Knowing these kinds of things is what makes for real friendship, and we can only know them from time spent together.

Here’s to real friends…………

Dear brothers, I certainly enjoyed seeing all of you this past weekend.  Sarah and Tim overdid the hospitality and I know everyone appreciated their generosity and hard work as much I did.

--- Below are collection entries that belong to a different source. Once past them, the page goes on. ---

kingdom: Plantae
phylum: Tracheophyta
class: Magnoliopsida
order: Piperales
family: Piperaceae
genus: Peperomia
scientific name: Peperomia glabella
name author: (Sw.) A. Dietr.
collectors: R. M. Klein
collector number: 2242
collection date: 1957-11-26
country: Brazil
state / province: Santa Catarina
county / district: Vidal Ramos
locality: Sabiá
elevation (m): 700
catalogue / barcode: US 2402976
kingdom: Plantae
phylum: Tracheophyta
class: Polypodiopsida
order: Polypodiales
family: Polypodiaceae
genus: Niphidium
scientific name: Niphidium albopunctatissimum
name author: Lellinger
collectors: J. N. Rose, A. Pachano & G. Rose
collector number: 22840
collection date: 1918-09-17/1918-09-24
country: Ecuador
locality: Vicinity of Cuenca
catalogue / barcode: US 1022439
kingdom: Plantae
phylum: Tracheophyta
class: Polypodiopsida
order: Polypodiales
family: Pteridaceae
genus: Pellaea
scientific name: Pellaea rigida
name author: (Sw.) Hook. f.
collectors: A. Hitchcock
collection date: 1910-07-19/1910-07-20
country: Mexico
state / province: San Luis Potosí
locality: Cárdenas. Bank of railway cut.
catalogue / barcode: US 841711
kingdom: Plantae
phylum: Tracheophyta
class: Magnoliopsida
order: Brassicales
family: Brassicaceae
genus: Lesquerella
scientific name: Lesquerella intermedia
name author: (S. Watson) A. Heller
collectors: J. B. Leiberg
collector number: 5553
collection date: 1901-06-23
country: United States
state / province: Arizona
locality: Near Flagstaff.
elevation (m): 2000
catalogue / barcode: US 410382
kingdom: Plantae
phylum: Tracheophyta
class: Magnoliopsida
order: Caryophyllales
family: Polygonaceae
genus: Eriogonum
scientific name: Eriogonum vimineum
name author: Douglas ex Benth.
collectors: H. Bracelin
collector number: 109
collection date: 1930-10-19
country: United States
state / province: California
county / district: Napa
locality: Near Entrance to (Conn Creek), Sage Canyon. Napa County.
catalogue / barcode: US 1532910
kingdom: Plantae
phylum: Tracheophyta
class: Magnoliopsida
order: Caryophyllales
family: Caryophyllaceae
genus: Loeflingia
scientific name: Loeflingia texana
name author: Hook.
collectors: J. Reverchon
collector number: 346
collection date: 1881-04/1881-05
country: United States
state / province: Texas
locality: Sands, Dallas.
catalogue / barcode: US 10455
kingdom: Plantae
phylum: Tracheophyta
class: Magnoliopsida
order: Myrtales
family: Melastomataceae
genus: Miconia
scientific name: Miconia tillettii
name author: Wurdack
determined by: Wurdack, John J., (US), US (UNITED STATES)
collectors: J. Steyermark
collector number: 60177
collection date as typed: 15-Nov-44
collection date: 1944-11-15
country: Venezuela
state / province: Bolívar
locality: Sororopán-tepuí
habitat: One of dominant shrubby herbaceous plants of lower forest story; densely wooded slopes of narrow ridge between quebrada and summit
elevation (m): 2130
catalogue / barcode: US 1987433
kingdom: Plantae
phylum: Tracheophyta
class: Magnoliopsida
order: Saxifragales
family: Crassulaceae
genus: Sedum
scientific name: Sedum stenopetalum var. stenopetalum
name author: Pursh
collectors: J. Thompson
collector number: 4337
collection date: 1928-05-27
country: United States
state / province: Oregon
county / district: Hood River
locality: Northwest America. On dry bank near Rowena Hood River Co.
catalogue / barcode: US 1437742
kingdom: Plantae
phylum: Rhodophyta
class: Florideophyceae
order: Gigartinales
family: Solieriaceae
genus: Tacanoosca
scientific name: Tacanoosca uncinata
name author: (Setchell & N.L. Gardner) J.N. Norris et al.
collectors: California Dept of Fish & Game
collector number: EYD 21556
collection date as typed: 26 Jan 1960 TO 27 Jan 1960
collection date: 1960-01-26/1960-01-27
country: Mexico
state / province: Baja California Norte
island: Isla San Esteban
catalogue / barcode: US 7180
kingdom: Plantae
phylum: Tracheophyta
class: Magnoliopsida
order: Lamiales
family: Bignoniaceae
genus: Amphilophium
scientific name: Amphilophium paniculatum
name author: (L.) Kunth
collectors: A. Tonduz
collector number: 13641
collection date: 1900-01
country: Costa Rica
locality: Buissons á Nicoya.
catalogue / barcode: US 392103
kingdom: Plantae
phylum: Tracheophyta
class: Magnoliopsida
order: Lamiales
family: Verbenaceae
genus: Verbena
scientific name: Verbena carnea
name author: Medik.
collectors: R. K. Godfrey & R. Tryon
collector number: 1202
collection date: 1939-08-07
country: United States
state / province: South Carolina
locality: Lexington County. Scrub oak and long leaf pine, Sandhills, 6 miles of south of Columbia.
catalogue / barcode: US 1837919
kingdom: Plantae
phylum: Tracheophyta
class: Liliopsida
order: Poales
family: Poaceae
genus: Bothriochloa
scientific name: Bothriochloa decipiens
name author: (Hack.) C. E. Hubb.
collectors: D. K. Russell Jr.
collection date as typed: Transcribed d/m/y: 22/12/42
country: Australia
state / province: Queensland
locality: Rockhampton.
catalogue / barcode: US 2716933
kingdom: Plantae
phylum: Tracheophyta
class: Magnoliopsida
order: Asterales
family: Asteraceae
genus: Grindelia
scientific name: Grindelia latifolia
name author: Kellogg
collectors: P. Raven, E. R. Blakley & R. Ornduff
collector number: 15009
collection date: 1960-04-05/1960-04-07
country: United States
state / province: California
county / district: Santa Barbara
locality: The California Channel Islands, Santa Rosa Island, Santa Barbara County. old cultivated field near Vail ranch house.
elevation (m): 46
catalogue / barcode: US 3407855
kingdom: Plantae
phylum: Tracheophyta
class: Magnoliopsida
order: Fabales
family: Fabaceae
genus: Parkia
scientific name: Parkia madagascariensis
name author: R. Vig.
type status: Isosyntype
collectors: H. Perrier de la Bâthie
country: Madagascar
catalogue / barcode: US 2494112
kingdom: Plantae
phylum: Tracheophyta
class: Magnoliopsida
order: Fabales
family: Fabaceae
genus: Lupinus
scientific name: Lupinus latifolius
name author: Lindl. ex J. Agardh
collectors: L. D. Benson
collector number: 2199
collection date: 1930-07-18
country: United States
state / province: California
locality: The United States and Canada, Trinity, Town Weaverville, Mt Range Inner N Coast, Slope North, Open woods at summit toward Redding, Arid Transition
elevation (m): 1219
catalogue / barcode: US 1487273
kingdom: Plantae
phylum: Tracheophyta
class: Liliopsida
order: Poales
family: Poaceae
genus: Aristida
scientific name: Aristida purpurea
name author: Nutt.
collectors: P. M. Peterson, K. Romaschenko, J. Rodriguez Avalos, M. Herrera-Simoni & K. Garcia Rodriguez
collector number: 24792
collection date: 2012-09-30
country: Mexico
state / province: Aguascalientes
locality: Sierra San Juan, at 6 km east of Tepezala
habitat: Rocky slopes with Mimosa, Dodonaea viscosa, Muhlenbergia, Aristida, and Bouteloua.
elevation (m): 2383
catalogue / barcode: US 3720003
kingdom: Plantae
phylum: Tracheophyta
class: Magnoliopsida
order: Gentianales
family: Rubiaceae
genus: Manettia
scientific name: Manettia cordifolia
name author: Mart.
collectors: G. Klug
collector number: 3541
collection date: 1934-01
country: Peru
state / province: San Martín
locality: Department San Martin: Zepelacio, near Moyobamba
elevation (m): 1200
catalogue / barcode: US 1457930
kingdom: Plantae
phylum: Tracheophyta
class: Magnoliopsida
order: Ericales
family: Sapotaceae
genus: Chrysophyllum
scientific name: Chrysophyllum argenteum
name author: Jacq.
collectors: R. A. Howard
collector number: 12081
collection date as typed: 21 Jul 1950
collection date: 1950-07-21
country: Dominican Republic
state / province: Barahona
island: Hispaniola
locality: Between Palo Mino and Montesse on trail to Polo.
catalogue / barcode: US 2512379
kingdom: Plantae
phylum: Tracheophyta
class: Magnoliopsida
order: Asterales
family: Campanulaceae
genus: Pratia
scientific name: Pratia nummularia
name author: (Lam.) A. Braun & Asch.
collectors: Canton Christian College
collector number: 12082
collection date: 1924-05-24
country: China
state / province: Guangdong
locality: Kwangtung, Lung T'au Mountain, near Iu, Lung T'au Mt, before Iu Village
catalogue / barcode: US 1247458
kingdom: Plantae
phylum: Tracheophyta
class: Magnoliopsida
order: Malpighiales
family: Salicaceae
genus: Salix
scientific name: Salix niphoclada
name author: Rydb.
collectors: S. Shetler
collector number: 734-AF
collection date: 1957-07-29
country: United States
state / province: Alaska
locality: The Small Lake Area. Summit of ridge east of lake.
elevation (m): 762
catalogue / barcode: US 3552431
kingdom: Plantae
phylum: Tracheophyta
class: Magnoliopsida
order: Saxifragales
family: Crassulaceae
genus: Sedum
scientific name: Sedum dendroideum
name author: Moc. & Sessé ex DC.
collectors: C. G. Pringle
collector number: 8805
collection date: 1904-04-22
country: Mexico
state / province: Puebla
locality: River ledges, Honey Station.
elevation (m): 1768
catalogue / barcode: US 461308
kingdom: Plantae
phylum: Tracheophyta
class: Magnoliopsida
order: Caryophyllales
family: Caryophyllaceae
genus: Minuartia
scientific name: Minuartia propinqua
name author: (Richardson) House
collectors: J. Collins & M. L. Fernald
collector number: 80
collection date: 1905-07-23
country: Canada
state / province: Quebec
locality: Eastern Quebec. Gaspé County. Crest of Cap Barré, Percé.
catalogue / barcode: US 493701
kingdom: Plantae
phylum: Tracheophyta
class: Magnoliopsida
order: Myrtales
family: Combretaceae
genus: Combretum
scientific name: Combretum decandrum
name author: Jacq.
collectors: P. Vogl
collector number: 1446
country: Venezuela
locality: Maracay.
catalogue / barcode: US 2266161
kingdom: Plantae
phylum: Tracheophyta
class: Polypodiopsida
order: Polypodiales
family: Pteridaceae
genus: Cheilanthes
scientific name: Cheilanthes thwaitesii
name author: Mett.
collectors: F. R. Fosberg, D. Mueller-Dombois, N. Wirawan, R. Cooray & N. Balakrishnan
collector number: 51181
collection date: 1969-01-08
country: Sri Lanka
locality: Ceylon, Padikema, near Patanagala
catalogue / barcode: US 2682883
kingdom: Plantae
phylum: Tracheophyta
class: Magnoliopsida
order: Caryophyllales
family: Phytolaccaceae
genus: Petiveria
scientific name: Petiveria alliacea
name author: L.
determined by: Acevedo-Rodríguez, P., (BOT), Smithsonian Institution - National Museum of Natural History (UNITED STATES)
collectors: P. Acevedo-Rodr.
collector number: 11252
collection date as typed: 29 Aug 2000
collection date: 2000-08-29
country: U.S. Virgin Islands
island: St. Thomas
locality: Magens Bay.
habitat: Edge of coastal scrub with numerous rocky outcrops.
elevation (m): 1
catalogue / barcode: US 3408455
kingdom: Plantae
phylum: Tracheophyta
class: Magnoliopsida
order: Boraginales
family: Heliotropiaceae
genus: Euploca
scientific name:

Many thoughts hit me on the rainy ride home.  I did not take notes, but I should have because the details were as interesting as the big picture was chronological — our “here’s what happened to me” stories.  Following are my general impressions of our collective “my life so far”stories:

  • Small decisions can have big long-term implications and impact.  Many of those “small decisions” start with a whim and develop into life changes.
  • Big decisions that turned out to be questionable can in fact be course-corrected for the better.
  • We are a funny bunch.   Our collective sense of humor has only gotten better over the years and  probably has served us well in life.
  • In spite of the very different paths we each have taken over the years we are a relatively homogenous group, sharing the same values, stories and friendship.
  • Fifty three years is a long time not to see someone you like to be with.
  • We have accomplished much, yet retain modest egos.
  • We received a damn good education at our school. The Liberal Arts degree (that some of us initially did not know how to turn into jobs) gave us a wonderful foundation for a wide variety of challenges.
  • It seems like we are all happy with the way things turned out and are content. Those of us who have retired seem to enjoy being irrelevant compared with the stress of running businesses, practices and careers.   Those of us still working have figured out both what we like to do and a way to get paid to do it.
  • We have all “manned up” and dealt with the curve balls life sends us all.